Por outro lado, há uma série de datas elencadas na acusação que o Ministério Público não consegue agora triar em tribunal e perceber se estão ou não corretas. “Então em que sustentaram a acusação?”, perguntou, a certa altura, a juiz presidente. “Há nos documentos em papel”, justificou a procuradora — onde não é possível usar a ferramenta “Find” (que no computador permite pesquisar por palavra) , neste caso com num Excel, e fazer uma pesquisa rápida em julgamento para perceber a que afinal se acedeu.

Depois de ter sido absolvido no processo do ataque à Academia de Alcochete e aos seus jogadores, o ex-presidente do Sporting regressa a tribunal, desta vez na condição de testemunha. Bruno de Carvalho está entre cerca de uma dezenas de testemunhas que serão chamadas a testemunhar durante a próxima semana por terem visto os seus e-mails violados. Assim será a agenda de testemunhas da próxima semana.

Também David, o ex-funcionário do Sporting, volta a tribunal com o compromisso de conseguir descobrir em casa quando é que, afinal, o sistema informático do Sporting colapsou.
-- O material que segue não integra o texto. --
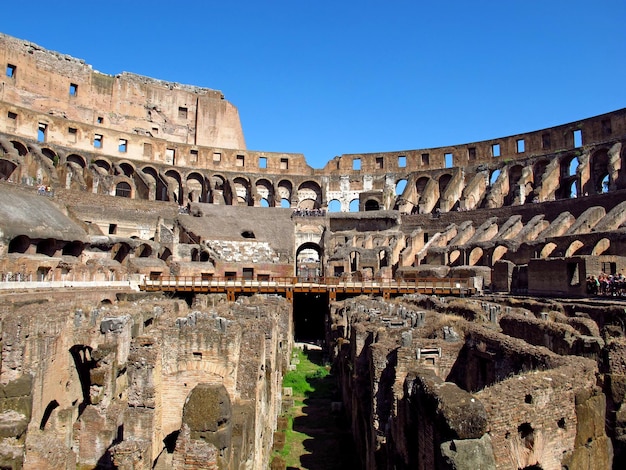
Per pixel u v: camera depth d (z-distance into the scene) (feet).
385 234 287.89
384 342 53.67
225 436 33.94
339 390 91.30
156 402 47.96
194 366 50.80
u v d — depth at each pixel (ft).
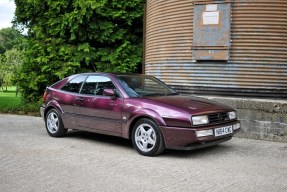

Os 90 crimes que trazem Rui Pinto ao tribunal

Rui Pinto é acusado de 90 crimes por ter acedido aos sistemas informáticos e caixas de emails de pessoas ligadas ao Sporting, à Doyen, à sociedade de advogados PLMJ, à Federação Portuguesa de Futebol, à Ordem dos Advogados e à PGR. Entre os visados estão Jorge Jesus, Bruno de Carvalho, o então diretor do DCIAP Amadeu Guerra ou o advogado José Miguel Júdice. São, assim 68 de acesso indevido, 14 de violação de correspondência, seis de acesso ilegítimo e ainda por sabotagem informática à SAD do Sporting e por tentativa de extorsão ao fundo de investimento Doyen.

Aníbal Pinto, o seu advogado à data dos alegados crimes, responde pelo crime de tentativa de extorsão. Isto porque, segundo a investigação, Rui Pinto terá exigido à Doyen um pagamento entre 500 mil e um milhão de euros para que não publicasse documentos relacionados com a sociedade que celebra contratos com clubes de futebol a nível mundial. Aníbal Pinto, então advogado do hacker, terá servido de seu intermediário.